Eli doesn’t quite grasp the idea that Santa is watching at all times, she said.

“He’s very smart, but he’s also very stubborn. You hear about the terrible 2s, but I think 3 is harder in some ways,” she said.

Having a visual in the home to remind him to mind his manners would help a lot, she said.

She’s deterred, however, by the price. The Elf on the Shelf retails for about $30.

Good parents, good kids?

True, Christmas doesn’t always go according to plan.

Bonnie Lew, however, is a firm believer in its magic.

“But it has to be done the right way,” said Lew, who teaches 3- and 4-year-olds in the Tinley Park Park District’s Tot Time program.

“You have to present Santa and the Elf in a positive way,” she said. “Santa is watching for all the wonderful things little boys and girls do to help their moms and dads. Emphasize that he’s keeping tabs on good behavior, not bad.”

Carol Morrison, executive director of the Family Development Center at Governors State University, said this time of year can be very challenging for parents. Time constraints and limited resources can make mincemeat out of high expectations.

Children learn very quickly that threats often are empty.

“In order for a threat to work, a parent has to be prepared to follow through,” Morrison said.

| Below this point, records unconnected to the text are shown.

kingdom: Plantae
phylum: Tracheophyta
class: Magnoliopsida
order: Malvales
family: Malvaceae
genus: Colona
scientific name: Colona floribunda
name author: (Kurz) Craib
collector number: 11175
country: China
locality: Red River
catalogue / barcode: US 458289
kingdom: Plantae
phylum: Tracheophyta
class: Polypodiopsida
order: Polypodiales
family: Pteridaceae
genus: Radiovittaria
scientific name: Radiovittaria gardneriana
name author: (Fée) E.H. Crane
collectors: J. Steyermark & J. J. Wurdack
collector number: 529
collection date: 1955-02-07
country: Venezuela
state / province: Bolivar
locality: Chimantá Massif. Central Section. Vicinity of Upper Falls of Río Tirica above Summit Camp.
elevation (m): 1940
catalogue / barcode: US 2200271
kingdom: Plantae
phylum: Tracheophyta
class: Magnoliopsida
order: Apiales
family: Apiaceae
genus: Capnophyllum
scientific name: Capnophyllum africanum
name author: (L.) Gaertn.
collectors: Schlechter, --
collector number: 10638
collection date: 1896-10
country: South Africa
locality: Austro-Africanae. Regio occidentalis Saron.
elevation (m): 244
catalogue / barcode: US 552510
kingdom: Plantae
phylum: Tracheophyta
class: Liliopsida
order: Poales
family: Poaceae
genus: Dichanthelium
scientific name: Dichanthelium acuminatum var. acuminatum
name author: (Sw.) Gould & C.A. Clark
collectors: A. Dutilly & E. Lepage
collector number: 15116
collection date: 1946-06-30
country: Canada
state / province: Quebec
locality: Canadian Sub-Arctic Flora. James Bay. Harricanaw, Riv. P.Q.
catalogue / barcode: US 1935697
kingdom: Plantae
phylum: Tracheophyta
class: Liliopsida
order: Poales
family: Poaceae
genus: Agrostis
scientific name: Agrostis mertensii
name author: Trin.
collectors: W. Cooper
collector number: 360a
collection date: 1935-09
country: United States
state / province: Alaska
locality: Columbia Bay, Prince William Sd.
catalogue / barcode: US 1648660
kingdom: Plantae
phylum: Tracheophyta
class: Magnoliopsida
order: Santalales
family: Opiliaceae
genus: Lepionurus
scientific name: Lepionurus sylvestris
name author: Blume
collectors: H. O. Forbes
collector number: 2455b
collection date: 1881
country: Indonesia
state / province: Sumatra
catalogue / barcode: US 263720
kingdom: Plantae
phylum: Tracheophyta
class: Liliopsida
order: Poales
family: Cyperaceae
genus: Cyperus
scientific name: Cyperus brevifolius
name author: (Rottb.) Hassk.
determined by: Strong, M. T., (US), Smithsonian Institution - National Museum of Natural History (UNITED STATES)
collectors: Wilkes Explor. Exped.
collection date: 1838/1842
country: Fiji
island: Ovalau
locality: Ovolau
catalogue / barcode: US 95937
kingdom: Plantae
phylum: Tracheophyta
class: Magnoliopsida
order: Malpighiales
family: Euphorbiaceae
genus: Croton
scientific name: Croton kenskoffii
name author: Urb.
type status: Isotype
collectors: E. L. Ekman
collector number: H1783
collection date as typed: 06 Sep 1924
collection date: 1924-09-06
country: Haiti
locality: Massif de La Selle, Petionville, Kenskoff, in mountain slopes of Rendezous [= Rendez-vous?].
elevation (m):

Few kids wake up to actually find coal on Christmas morning.

“It’s a lot harder nowadays for parents,” she said. “A lot of marketing is aimed at kids. Parents really need to limit TV and tell kids not to set their expectations too high.”

She reminds parents that the most effective parenting method is what experts call “authoritative.” They set strict, clear rules, always follow through but in a loving way, and the punishment fits the crime. You spill the milk, you clean it up.

By contrast, she said, the most ineffective style of parenting is known as “authoritarian,” which is also very strict but uses lots of threats and lots of punishment that often doesn’t make sense to the child. You spill the milk, you end up in timeout. This style, in the long run, she said, leads to turbulent teen years.

Her advice for getting through the next few weeks is, “As much as possible, keep kids on a regular schedule.”

Be aware that children can be just as stressed by the jump in activity, sugar and expectations as adults can be, she said.

“I personally don’t think it’s good to give kids everything,” she said. ”Don’t over-promise. If you can’t deliver an iPad, don’t promise one.”

Instead, teach them how to save for something they want. And teach them what kindness and compassion mean, she said.

Use Santa and the Elf in subtle, nonthreatening ways to reinforce desirable behavior.

And, if all goes well, peace will reign. At least until naptime.